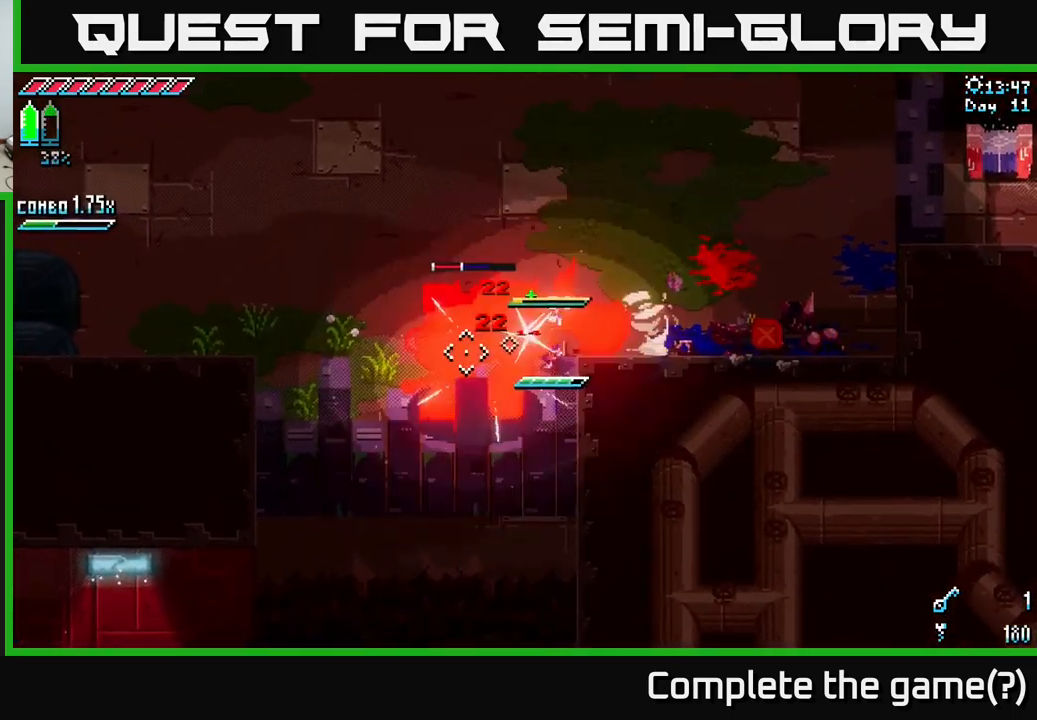
{"buttons": ["L2"], "left_stick": "up-right", "right_stick": "left", "events": [[83, "L2", "up"], [150, "L2", "down"], [183, "left_stick", "up-right"], [233, "L2", "up"], [300, "L2", "down"], [383, "L2", "up"], [483, "L2", "down"]]}
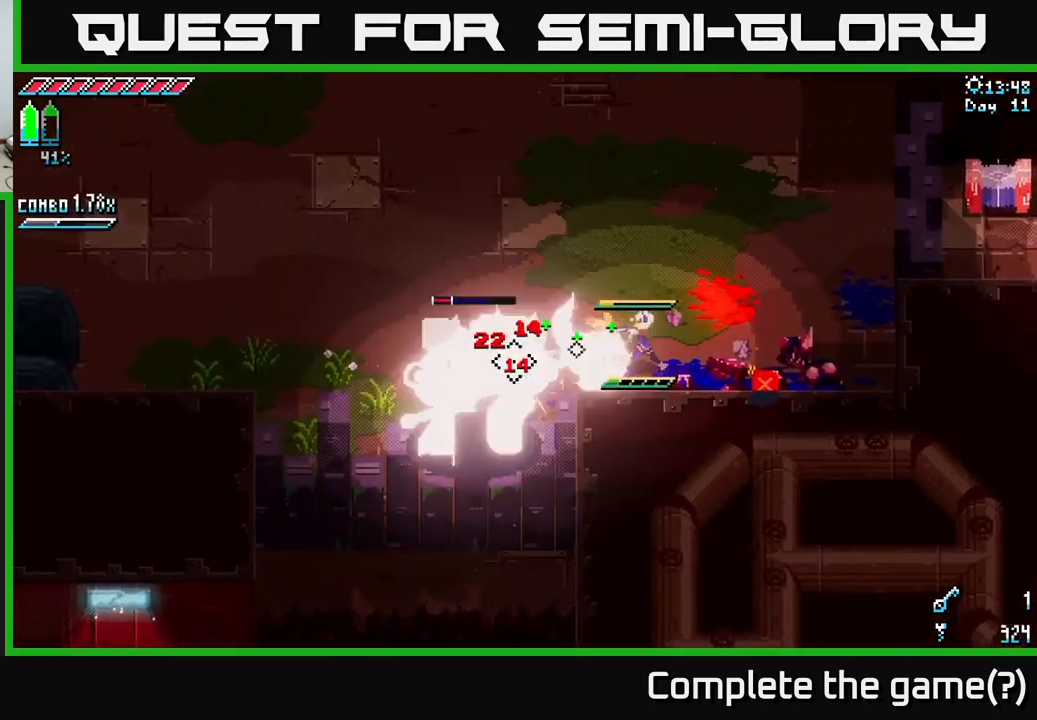
{"buttons": [], "left_stick": "up-right", "right_stick": "left", "events": [[17, "L2", "up"], [117, "L2", "down"], [167, "L2", "up"], [267, "L2", "down"], [333, "L2", "up"]]}
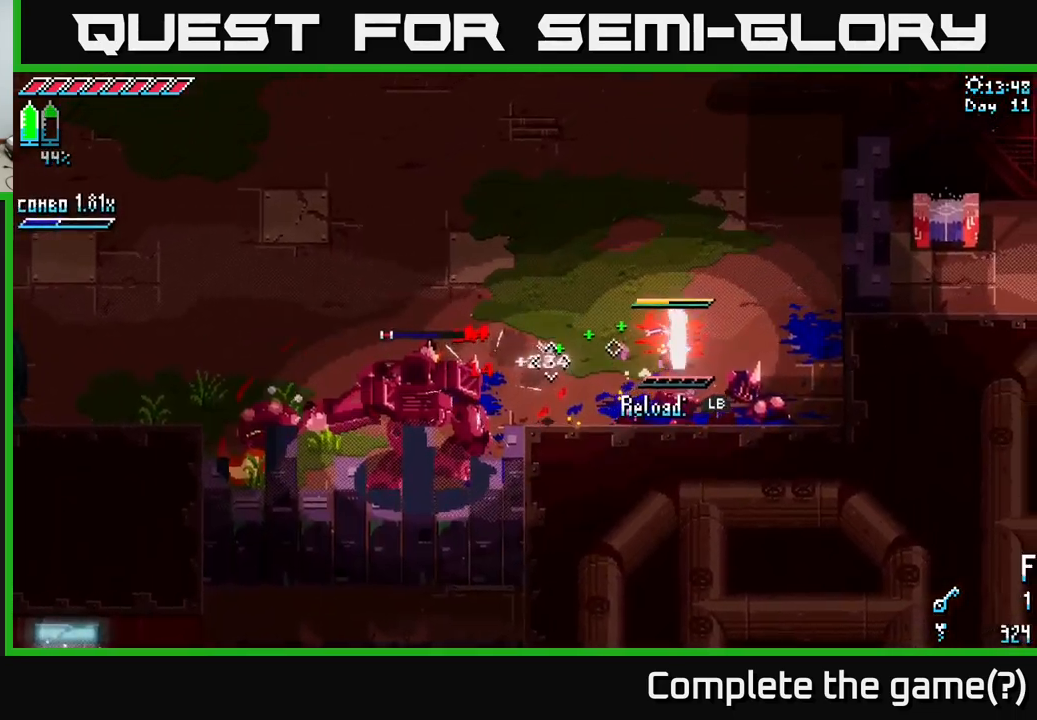
{"buttons": [], "left_stick": "up-right", "right_stick": "left", "events": [[167, "L1", "down"], [283, "L1", "up"]]}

Problem to work on: Every line of the listing is to be retyped exactly; pictures stay out.

Solution to this problem:
{"buttons": ["L2"], "left_stick": "up-right", "right_stick": "left", "events": [[83, "L2", "up"], [150, "L2", "down"], [183, "left_stick", "up-right"], [233, "L2", "up"], [300, "L2", "down"], [383, "L2", "up"], [483, "L2", "down"]]}
{"buttons": [], "left_stick": "up-right", "right_stick": "left", "events": [[17, "L2", "up"], [117, "L2", "down"], [167, "L2", "up"], [267, "L2", "down"], [333, "L2", "up"]]}
{"buttons": [], "left_stick": "up-right", "right_stick": "left", "events": [[167, "L1", "down"], [283, "L1", "up"]]}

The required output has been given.